# Neural Network Practical Example - Preprocessing

### Extract the data from csv file 

In [1]:
import numpy as np
from sklearn import preprocessing

raw_csv_data = np.loadtxt('Audiobooks_data.csv', delimiter=',')

unscaled_inputs_all = raw_csv_data[:,1:-1]
targets_all = raw_csv_data[:,-1]

### Balance the dataset 

Make sure each target has equal number of samples in the dataset

In [6]:
num_targets_one = int(targets_all.sum())
num_targets_zero = 0
indices_to_remove = []

for i in range(len(targets_all)):
    if targets_all[i] == 0:
        num_targets_zero += 1
        if num_targets_zero > num_targets_one:
            indices_to_remove.append(i)

unscaled_inputs_balanced = np.delete(unscaled_inputs_all, indices_to_remove, axis=0)
targets_balanced = np.delete(targets_all, indices_to_remove, axis=0)
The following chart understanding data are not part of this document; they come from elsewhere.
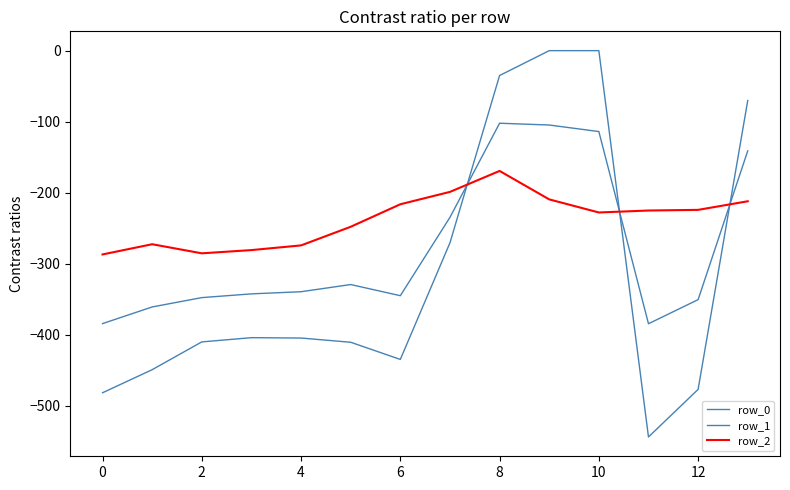

Does the chart have visible grid lines?

No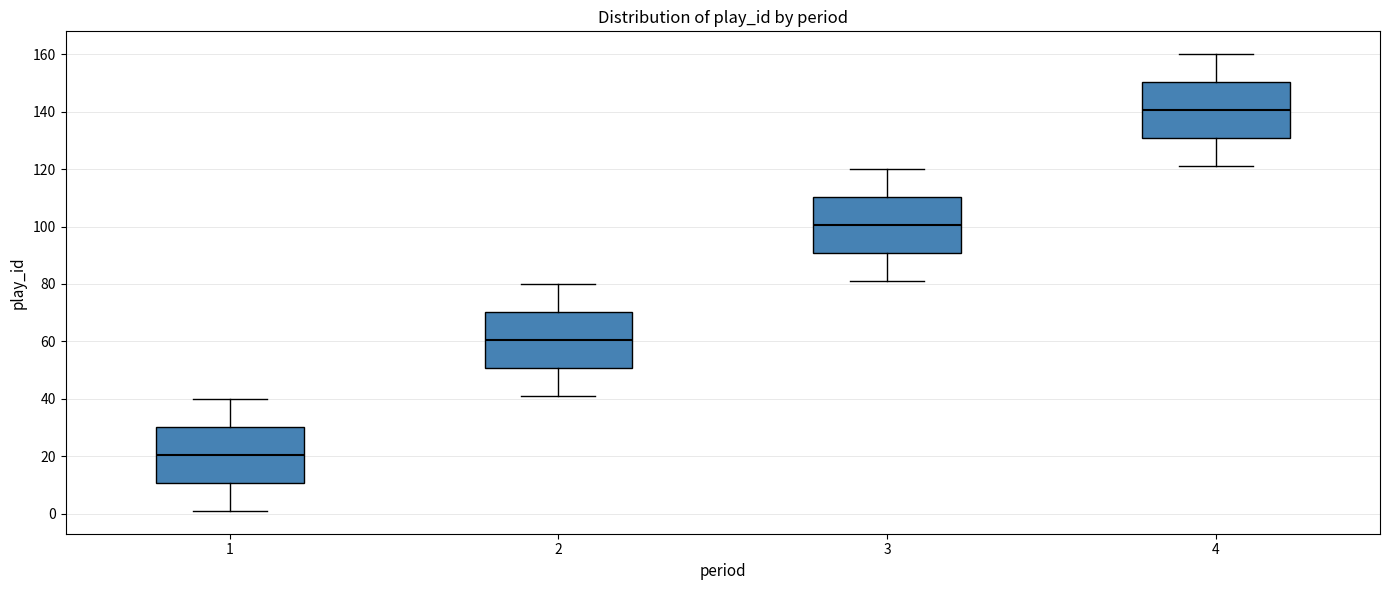

Reading left to right, transcribe this box plot: for each box, give where its median line is, the range the box spans, and where its two whiskers end, as read against the y-axis. The values are not printed on the chart, so give them approximately, as read against the axis.

1: median 20, box 10 to 30, whiskers 2 to 40
2: median 60, box 50 to 70, whiskers 42 to 80
3: median 100, box 90 to 110, whiskers 82 to 120
4: median 140, box 130 to 150, whiskers 122 to 160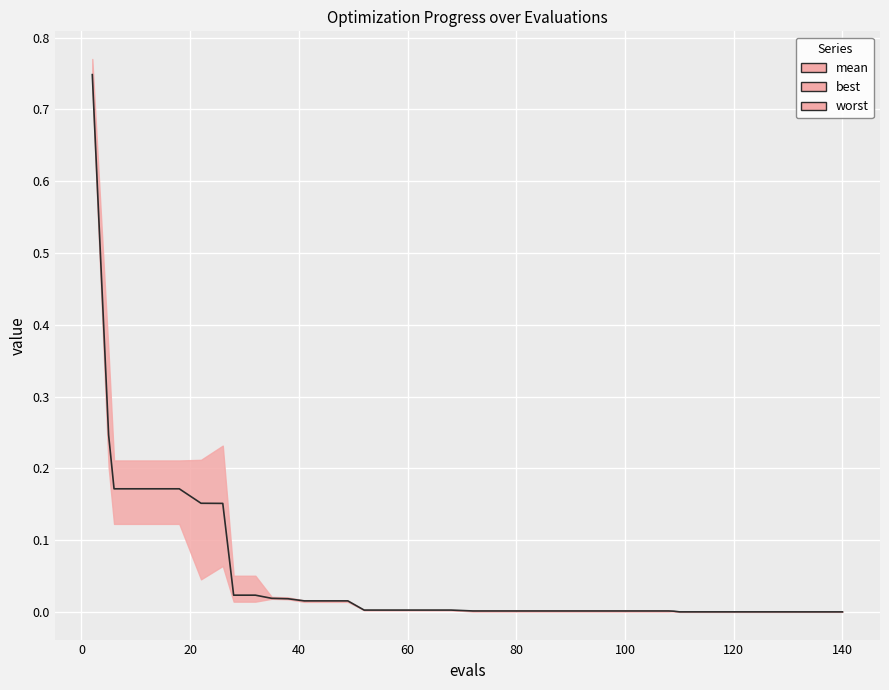

Reading left to right, what are all the values shown in this chart?

0.7	0.2	0.2	0.2	0.2	0.2	0.2	0.2	0.0	0.0	0.0	0.0	0.0	0.0	0.0	0.0	0.0	0.0	0.0	0.0	0.0	0.0	0.0	0.0	0.0	0.0	0.0	0.0	0.0	0.0	0.0	0.0	0.0	0.0	0.0	0.0	0.0	0.0	0.0	0.0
### Standardize the input 

In [7]:
scaled_inputs = preprocessing.scale(unscaled_inputs_balanced)

### Shuffle the data

In [8]:
shuffled_indices = np.arange(len(scaled_inputs))
np.random.shuffle(shuffled_indices)

shuffled_inputs = scaled_inputs[shuffled_indices]
shuffled_targets = targets_balanced[shuffled_indices]

### Split the dataset into train, validation and test 

In [9]:
num_samples = int(len(shuffled_inputs))

num_train = int(0.8 * num_samples)
num_validation = int(0.1 * num_samples)
num_test = num_samples - num_train - num_validation

train_inputs = shuffled_inputs[:num_train]
train_targets = shuffled_targets[:num_train]
validation_inputs = shuffled_inputs[num_train:num_train+num_validation]
validation_targets = shuffled_targets[num_train:num_train+num_validation]
test_inputs = shuffled_inputs[num_train+num_validation:]
test_targets = shuffled_targets[num_train+num_validation:]

### Save train, validation and test datasets in npz file 

In [10]:
np.savez('Audiobooks_train_data', inputs=train_inputs, targets=train_targets)
np.savez('Audiobooks_validation_data', inputs=validation_inputs, targets=validation_targets)
np.savez('Audiobooks_test_data', inputs=test_inputs, targets=test_targets)